Here, we found that the rs738409 C >G polymorphism was significantly associated with HCC, even in our restricted cohort of Japanese patients with T2DM. This effect was independent of potentially confounding factors including age, sex, BMI, and even the presence of cirrhosis. We believe that NASH may have been a confounding factor in our study because T2DM was present in 59 % of patients with NASH who developed HCC and had participated in a cross-sectional multicenter study in Japan [32]. However, only 24.5 % (12/49) of DM-HCC patients who had given a liver biopsy specimen were diagnosed with steatohepatitis based on histology in our current study. Thus, larger prospective cohort studies should be conducted for further examination of associations of PNPLA3 with HCC in Japanese patients with NAFLD/NASH.

A previously unidentified susceptibly SNP for HCC was identified by stratifying our cohort by PNPLA3 genotype. The analysis involving only the group of individuals with the PNPLA3 GG genotype identified that the SNP rs864745 located in JAZF1 increases susceptibility to HCC among patients with T2DM and homozygous for the PNPLA3 G allele. The frequency of the JAZF1 rs864745 G allele was significantly higher among DM-HCC individuals than among DM-non HCC or DM-Control individuals, and this association was independent of age, sex, BMI, and even the presence of cirrhosis.

The SNP rs864745 resides within intron 1 of JAZF1, which encodes a transcriptional repressor [33]. JAZF1 is expressed in the pancreas, and expression of JAZF1 is downregulated in patients with T2DM [34]. Notably, JAZF1 rs864745 variants influence traits of insulin secretion [33, 35]. According to these reports, JAZF1 rs864745 is associated with susceptibility to T2DM because it is associated with a lower acute insulin response, and insulin is considered to be a background factor that influences the onset and progression of cancer [36, 37].

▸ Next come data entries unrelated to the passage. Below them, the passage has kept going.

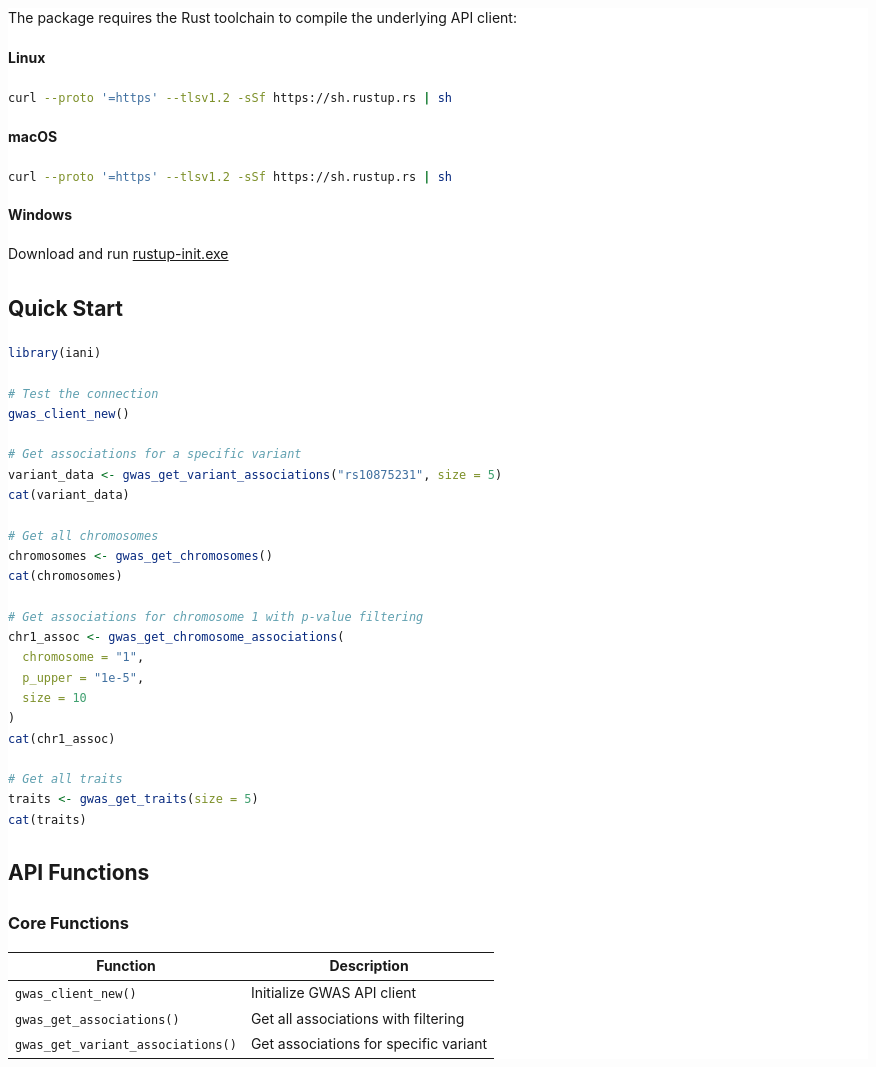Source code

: The package requires the Rust toolchain to compile the underlying API client:

#### Linux
```bash
curl --proto '=https' --tlsv1.2 -sSf https://sh.rustup.rs | sh
```

#### macOS
```bash
curl --proto '=https' --tlsv1.2 -sSf https://sh.rustup.rs | sh
```

#### Windows
Download and run [rustup-init.exe](https://rustup.rs/)

## Quick Start

```r
library(iani)

# Test the connection
gwas_client_new()

# Get associations for a specific variant
variant_data <- gwas_get_variant_associations("rs10875231", size = 5)
cat(variant_data)

# Get all chromosomes
chromosomes <- gwas_get_chromosomes()
cat(chromosomes)

# Get associations for chromosome 1 with p-value filtering
chr1_assoc <- gwas_get_chromosome_associations(
  chromosome = "1",
  p_upper = "1e-5",
  size = 10
)
cat(chr1_assoc)

# Get all traits
traits <- gwas_get_traits(size = 5)
cat(traits)
```

## API Functions

### Core Functions

| Function | Description |
|----------|-------------|
| `gwas_client_new()` | Initialize GWAS API client |
| `gwas_get_associations()` | Get all associations with filtering |
| `gwas_get_variant_associations()` | Get associations for specific variant |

Here we found that the JAZF1 rs864745 G allele is a risk factor for development of HCC. The studies that identified the association of this SNP with T2DM also show that the A allele is associated with T2DM. Although our hypothesis was that risk alleles for HCC would be the same as those for T2DM, our results showed that the JAZF1 A allele, which confers susceptibility to T2DM, reduced the risk of HCC development in patients with the PNPLA3 GG genotype who had T2DM. The SNP rs864745 in JAZF1 also influences susceptibility to colorectal cancer [6]. Interestingly, the A allele of rs864745, which is associated with increased risk for T2DM, is also associated with a decreased risk of colorectal cancer; this pattern is similar to the pattern of association between JAZF1 and HCC found in this study. JAZF1 also reportedly influences susceptibility to prostate cancer [38].

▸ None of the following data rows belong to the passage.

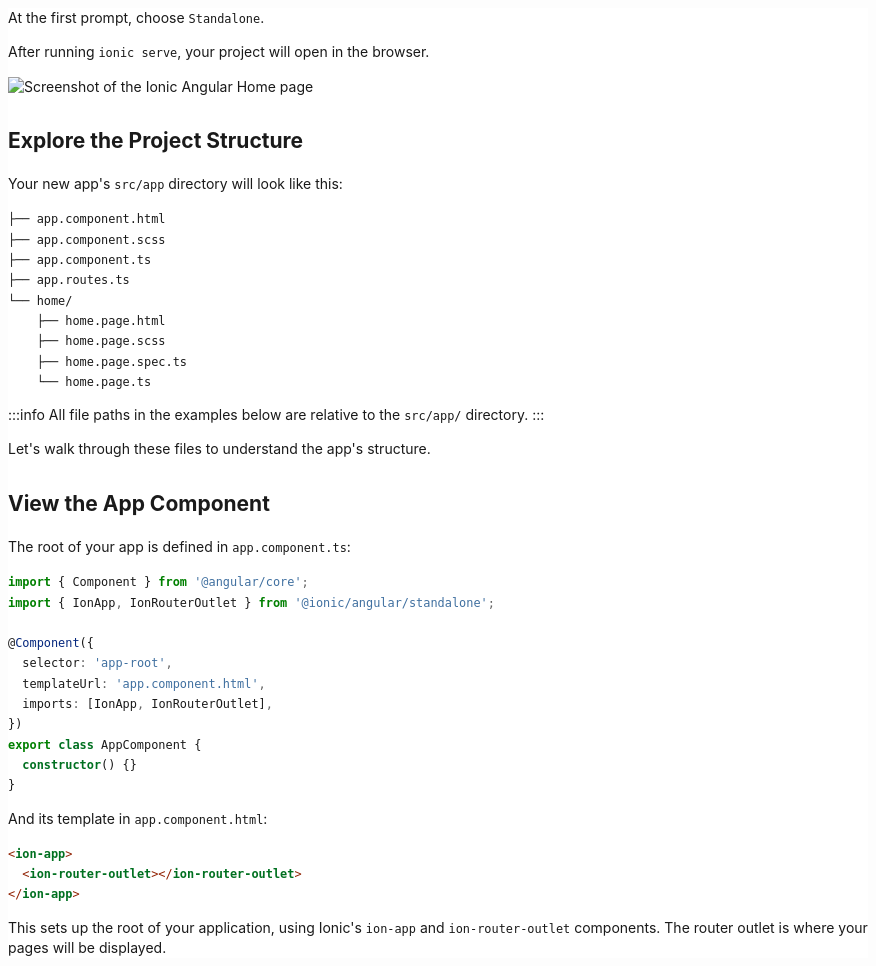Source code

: At the first prompt, choose `Standalone`.

After running `ionic serve`, your project will open in the browser.

![Screenshot of the Ionic Angular Home page](/img/guides/quickstart/home-page.png 'Ionic Angular Home Component')

## Explore the Project Structure

Your new app's `src/app` directory will look like this:

```shell
├── app.component.html
├── app.component.scss
├── app.component.ts
├── app.routes.ts
└── home/
    ├── home.page.html
    ├── home.page.scss
    ├── home.page.spec.ts
    └── home.page.ts
```

:::info
All file paths in the examples below are relative to the `src/app/` directory.
:::

Let's walk through these files to understand the app's structure.

## View the App Component

The root of your app is defined in `app.component.ts`:

```ts
import { Component } from '@angular/core';
import { IonApp, IonRouterOutlet } from '@ionic/angular/standalone';

@Component({
  selector: 'app-root',
  templateUrl: 'app.component.html',
  imports: [IonApp, IonRouterOutlet],
})
export class AppComponent {
  constructor() {}
}
```

And its template in `app.component.html`:

```html
<ion-app>
  <ion-router-outlet></ion-router-outlet>
</ion-app>
```

This sets up the root of your application, using Ionic's `ion-app` and `ion-router-outlet` components. The router outlet is where your pages will be displayed.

Several additional T2DM susceptibility loci showed a trend towards significant association with HCC. Associations between variants located in A2BP1 (rs3785233) or SRR (rs4523957 and rs391300) and HCC were convincing when DM-HCC patients were compared with DM-Control patients instead of DM-non-HCC patients. A large-scale clinical study is required to confirm or refute these associations because they may be potential candidates of low-penetrance genes for susceptibility to HCC in Japanese patients with T2DM.

The current study provides the proof-of-concept for our approach to searching for susceptible genes influencing HCC development; specifically, the list of known candidate genes involved in the pathogenesis of comorbid T2DM is probably highly enriched with HCC in T2DM susceptibility genes. A similar approach could be useful for analyses of other diseases; especially when the incidence of certain cancers is higher in patients of which comorbidity is predisposed to genetic influence.

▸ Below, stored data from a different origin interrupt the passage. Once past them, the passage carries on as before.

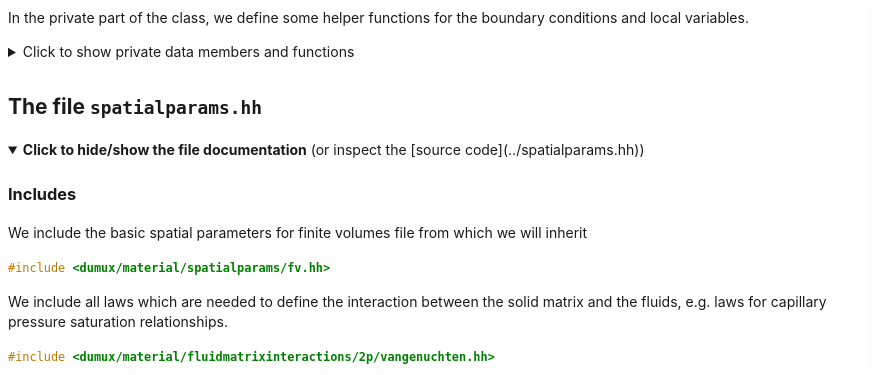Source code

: In the private part of the class, we define some helper functions for
the boundary conditions and local variables.
<details><summary> Click to show private data members and functions</summary></details>

</details>



## The file `spatialparams.hh`

<details open>
<summary><b>Click to hide/show the file documentation</b> (or inspect the [source code](../spatialparams.hh))</summary>


### Includes
We include the basic spatial parameters for finite volumes file from which we will inherit

```cpp
#include <dumux/material/spatialparams/fv.hh>
```

We include all laws which are needed to define the interaction between the solid matrix and the fluids, e.g. laws for capillary pressure saturation relationships.

```cpp
#include <dumux/material/fluidmatrixinteractions/2p/vangenuchten.hh>
```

In conclusion, the PNPLA3 rs738409 was determined to be associated with HCC development in a cohort of Japanese patients with T2DM. Additionally, the JAZF1 rs864745 was firstly identified as a risk factor for HCC among T2DM patients with the GG genotype at PNPLA3 rs738409. We believe that inclusion of these SNPs into multi-factorial risk assessments may help physicians to identify T2DM patients who have a high risk of developing HCC among the expanding population of T2DM patents.